Title: A Greyhound of a Girl
Author: Roddy Doyle
Pub. Date: May, 2012
Summary: Mary O’Hara is a sharp and cheeky 12-year-old Dublin schoolgirl who is bravely facing the fact that her beloved Granny is dying. But Granny can’t let go of life, and when a mysterious young woman turns up in Mary’s street with a message for her Granny, Mary gets pulled into an unlikely adventure. The woman is the ghost of Granny’s own mother, who has come to help her daughter say good-bye to her loved ones and guide her safely out of this world. She needs the help of Mary and her mother, Scarlett, who embark on a road trip to the past.
Genre: YA, Contemporary
Before I started reading A Greyhound of a Girl, I had assumed it would be your average coming-of-age tale – and in many cases it is. What I wasn’t expecting, however, was the supernatural element. Ha, and I really have no idea what that is; I suppose I wasn’t paying attention when reading the summary?
A Greyhound of a Girl is the story of four women: Tansey (short for Anastasia), who died when she was just 25; Emer, Tansey’s 80-year old daughter who was just three when Tansey passed away; Scarlett, Emer’s daughter; and Mary, Scarlett’s 12-year old daughter. Although Mary is the central character, the other three play equally vital roles and reading about each one – particularly Emer and Tansey – was a joy.
Mary’s very best friend Ava just moved out of their neighbor and into another part of Dublin. Understandably, Mary is distraught until an odd woman suddenly ‘moves in.’ She looks young, but gives off the impression she’s much older. Her speech and dress certainly give Mary pause, though she finds it comforting. After a few meetings, Mary discovers this is her grandmother’s mother. A real ghost has come to visit.
Although Tansey never left her daughter’s side, it is only now she feels the need to make her presence known. She knows her daughter’s time is nearly up and wants to help her through. The moments with Tansey and Emer were absolutely lovely. In fact, the entire books could have been solely about them and I would have loved it!

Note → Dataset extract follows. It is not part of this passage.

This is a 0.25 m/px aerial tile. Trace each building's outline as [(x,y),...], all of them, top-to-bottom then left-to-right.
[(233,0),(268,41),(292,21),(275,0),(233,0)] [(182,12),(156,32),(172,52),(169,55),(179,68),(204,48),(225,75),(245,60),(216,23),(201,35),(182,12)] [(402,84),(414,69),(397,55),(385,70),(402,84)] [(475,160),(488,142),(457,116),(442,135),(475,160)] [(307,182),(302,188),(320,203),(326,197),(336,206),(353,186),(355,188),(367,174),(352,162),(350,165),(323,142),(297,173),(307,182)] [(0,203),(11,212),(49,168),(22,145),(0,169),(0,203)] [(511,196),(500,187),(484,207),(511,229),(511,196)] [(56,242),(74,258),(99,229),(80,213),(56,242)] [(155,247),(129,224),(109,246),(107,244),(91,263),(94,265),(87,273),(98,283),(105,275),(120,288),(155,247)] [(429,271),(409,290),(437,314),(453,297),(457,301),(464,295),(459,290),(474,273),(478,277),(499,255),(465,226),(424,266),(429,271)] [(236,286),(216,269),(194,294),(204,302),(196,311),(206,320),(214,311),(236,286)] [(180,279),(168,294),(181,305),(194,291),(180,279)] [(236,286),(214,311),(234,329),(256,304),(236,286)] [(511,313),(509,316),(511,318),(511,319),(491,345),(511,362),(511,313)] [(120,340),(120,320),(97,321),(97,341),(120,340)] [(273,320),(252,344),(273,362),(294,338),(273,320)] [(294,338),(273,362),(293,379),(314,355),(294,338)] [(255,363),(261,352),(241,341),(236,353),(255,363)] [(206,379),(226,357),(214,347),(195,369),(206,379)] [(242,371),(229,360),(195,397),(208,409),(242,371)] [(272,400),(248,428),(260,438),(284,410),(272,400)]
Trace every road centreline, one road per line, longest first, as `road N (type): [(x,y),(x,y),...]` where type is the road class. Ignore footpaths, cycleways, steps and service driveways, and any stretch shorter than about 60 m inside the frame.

A Greyhound of a Girl executes the multiple narrative flawlessly. I’m actually one of the oddballs who enjoys multi POVs. Unfortunately, not all authors handle this well, but Mr. Doyle did a superb job. Not only were there dual narratives, but these women lived during different eras. Definitely my favorite aspect of this book.
Where the novel lost points was in the characters’ speech. I lost track of the number of times Mary said ‘like.’ Sometimes she said it more than once in a sentence! Also, ‘so’ and ‘grand.’ Scarlett quickly became my least favorite character and it was her manner of speaking that sealed the deal. Nearly every sentence ended with an exclamation point. There were a few instances where Mary pointed this out, and the dialogue looked like:
“What happened to the !!!s?” said Mary.
“The !!!s” said Mary.
“Even your whispers end in !!!s” Mary whispered back.
It came to the point where I no longer found it cute or funny.
Overall, A Greyhound of a Girl is a sweet story about mothers and daughters that can easily be read in a single sitting.